### Extract:
24 Hours of Le Mans career
- Years: 2022–2023
- Teams: United Autosports
- Best finish: 10th (2022)
- Class wins: 0

= Josh Pierson =

American racing driver (born 2006)

Joshua Pierson (born February 14, 2006) is an American racing driver competing in Indy NXT for Andretti Global. Pierson previously drove in the FIA World Endurance Championship in LMP2 for United Autosports, and is the youngest driver to start the 24 Hours of Le Mans at 16 years and 119 days.

== Early career ==
=== Karting ===
Having begun his karting career aged two when his father Greg bought him a go-kart, Pierson soon began competing in regional and national competitions. The American would win a number of accolades during the 2010s, most notably winning the Rotax Florida Winter Tour in 2016 and taking home the US Rotax Grand Nationals title the subsequent year.

=== Lower formulas ===
At the age of 14, Pierson made his car racing debut in 2020, competing for Exclusive Autosport in the U.S. F2000 National Championship and partaking in two rounds of the F1600 Championship Series. The campaign did not amount to much, as Pierson ended up finishing twentieth in the drivers' standings.

Pierson would return to the USF2000 Championship the following year, this time as part of the Pabst Racing outfit alongside Jace Denmark and Yuven Sundaramoorthy. He started out strongly, scoring a pair of third places at Barber, before bettering that performance with two runner-up spots on the Indy Road Course. Pierson continued to take regular finishes inside the top ten for the remainder of the season, though he would only manage to add one further podium to his name. He ended the year fourth overall, one place behind teammate Sundaramoorthy.

== Sportscar career ==
=== 2022: LMP2 debut ===
On August 17, 2021, United Autosports announced that it had signed Pierson to compete in the LMP2 category of the 2022 FIA World Endurance Championship. This would make Pierson the youngest ever driver to compete in the 24 Hours of Le Mans at 16 years and 119 days. Having gathered some prototype racing experience at the 24 Hours of Daytona and two rounds of the Asian Le Mans Series, where he managed to take two victories in as many starts, Pierson won his debut race at the 1000 Miles of Sebring alongside teammates Oliver Jarvis and Paul di Resta. With the team having controlled the race before an untimely red flag brought a premature end to proceedings, Pierson became the youngest race winner in series history. Following a points-scoring round in Spa, Pierson claimed the record of being the youngest starter at Le Mans and ended up finishing sixth. More points were scored in the subsequent two races, which brought the No. 23 United crew into outside contention for the LMP2 title come the 8 Hours of Bahrain. Despite finishing second during the race, the result would only yield third in the teams' championship for Pierson and Jarvis, though the American would receive an award for being the "Revelation of the Year" of the 2022 WEC campaign.

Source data
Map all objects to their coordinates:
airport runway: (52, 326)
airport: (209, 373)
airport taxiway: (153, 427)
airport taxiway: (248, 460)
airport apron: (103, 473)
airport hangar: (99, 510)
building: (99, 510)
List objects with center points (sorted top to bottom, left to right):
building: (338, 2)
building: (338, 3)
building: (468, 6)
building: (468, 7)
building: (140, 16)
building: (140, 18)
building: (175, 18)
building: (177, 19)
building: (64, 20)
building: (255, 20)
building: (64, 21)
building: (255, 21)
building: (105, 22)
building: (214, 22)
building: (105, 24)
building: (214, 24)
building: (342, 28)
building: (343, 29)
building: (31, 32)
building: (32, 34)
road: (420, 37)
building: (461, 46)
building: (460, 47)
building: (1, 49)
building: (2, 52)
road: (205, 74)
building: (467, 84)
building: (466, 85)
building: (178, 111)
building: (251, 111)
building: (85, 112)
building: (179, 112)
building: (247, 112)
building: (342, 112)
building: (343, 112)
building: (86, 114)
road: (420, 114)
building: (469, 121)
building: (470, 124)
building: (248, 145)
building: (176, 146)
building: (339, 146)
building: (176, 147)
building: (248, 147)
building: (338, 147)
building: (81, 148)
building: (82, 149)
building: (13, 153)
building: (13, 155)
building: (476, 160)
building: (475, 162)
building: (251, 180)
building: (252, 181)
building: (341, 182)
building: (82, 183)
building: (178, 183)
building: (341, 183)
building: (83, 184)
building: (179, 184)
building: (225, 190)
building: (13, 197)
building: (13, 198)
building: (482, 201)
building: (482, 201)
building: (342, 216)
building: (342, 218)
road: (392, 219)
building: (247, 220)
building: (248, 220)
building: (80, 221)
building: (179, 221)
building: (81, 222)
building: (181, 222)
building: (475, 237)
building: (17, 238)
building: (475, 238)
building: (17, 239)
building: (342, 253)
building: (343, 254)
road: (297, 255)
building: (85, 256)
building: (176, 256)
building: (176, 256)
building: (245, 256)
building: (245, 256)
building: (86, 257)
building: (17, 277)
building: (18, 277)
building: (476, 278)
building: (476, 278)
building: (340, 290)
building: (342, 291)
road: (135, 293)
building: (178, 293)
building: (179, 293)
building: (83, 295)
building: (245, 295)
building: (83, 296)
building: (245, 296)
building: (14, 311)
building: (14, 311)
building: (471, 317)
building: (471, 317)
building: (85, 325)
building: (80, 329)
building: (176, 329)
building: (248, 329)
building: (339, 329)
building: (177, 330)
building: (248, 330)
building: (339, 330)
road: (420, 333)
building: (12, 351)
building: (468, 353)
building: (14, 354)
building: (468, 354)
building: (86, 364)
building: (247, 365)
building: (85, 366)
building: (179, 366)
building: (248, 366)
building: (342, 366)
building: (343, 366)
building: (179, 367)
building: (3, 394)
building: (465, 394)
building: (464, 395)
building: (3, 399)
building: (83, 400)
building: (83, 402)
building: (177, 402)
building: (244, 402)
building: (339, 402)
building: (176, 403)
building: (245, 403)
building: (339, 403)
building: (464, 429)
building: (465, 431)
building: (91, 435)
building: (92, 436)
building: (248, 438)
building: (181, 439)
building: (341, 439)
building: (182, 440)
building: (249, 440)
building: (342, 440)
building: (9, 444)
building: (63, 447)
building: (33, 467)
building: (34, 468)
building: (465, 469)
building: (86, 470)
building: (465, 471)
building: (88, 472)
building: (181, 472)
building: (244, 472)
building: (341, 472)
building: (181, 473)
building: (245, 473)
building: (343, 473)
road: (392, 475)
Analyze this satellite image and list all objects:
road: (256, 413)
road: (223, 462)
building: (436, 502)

### Task item A:
Name every racing team that the Josh Pierson article says he has driven for.
### Task item B:
Duplicate the stretch of the Josh Pierson article from "- Class wins: 0" through "the subsequent year.".
### Task item C:
Go on with the Josh Pierson article from the point where it stops.

### Exercise output A:
- Andretti Global
- United Autosports
- Exclusive Autosport
- Pabst Racing

### Exercise output B:
- Class wins: 0

= Josh Pierson =

American racing driver (born 2006)

Joshua Pierson (born February 14, 2006) is an American racing driver competing in Indy NXT for Andretti Global. Pierson previously drove in the FIA World Endurance Championship in LMP2 for United Autosports, and is the youngest driver to start the 24 Hours of Le Mans at 16 years and 119 days.

== Early career ==
=== Karting ===
Having begun his karting career aged two when his father Greg bought him a go-kart, Pierson soon began competing in regional and national competitions. The American would win a number of accolades during the 2010s, most notably winning the Rotax Florida Winter Tour in 2016 and taking home the US Rotax Grand Nationals title the subsequent year.

### Exercise output C:
Parallel to his WEC commitments, Pierson also partook in a full-time campaign in the IMSA SportsCar Championship as part of the PR1/Mathiasen Motorsports team. Pierson finished sixth in the drivers' standings, having gotten a podium finish at the season-ending Petit Le Mans race.

=== 2023: Return to United ===
Pierson re-signed with United Autosports to compete in the 2023 WEC season, once again partnering Oliver Jarvis, with a revolving door of drivers claiming the lineup's third seat. As well as that, it was announced that Pierson would join series newcomer TDS Racing for that year's endurance rounds of the IMSA SportsCar Championship.

Beginning his sophomore season in the WEC at Sebring, Pierson would inherit the lead from Jarvis and extend their gap during a triple stint. However, their strong race came undone as an onboard camera inside of Pierson's car came loose and hit the ignition switch, pushing it out and causing the No. 23 United to come to a halt, forcing them to retire in what Co-Owner Richard Dean described as "a one in a million thing". The team bounced back strongly in Portugal, where Pierson, Jarvis and Giedo van der Garde fought to take victory, overcoming a radio issue for Jarvis during their penultimate pitstop that had dropped them to second. Another podium followed at the 6 Hours of Spa-Francorchamps, where teammate Tom Blomqvist narrowly missed out on the win to Louis Delétraz in the No. 41 WRT. The Centenary 24 Hours of Le Mans did not yield much success, as Blomqvist experienced a crash following a loss of brakes, leading to an eighth-placed finish, meanwhile Pierson and the team would miss out on a podium again during the Monza round, as a last-lap pass from Delétraz on Jarvis relegated the No. 23 to fourth by the flag. Fuji ended up burying any remaining title ambitions for Pierson, who finished fourth alongside Jarvis and Ben Hanley; Pierson had shown impressive pace, though he was also involved in a collision with Rui Andrade for which he was given a ten-second penalty which set the team back, before Hanley lost further time when he was hit by João Paulo de Oliveira's Vanwall. After taking eighth place in Bahrain, Pierson and Jarvis finished fifth in the drivers' standings.

== IndyCar ladder ==
=== Indy NXT ===

==== 2023 season ====
Alongside his endurance racing commitments, Pierson rejoined the Road to Indy ladder to contest the 2023 Indy NXT campaign with HMD Motorsports. Having missed five races, he ended up 15th in the standings, scoring a best finish of sixth at Iowa.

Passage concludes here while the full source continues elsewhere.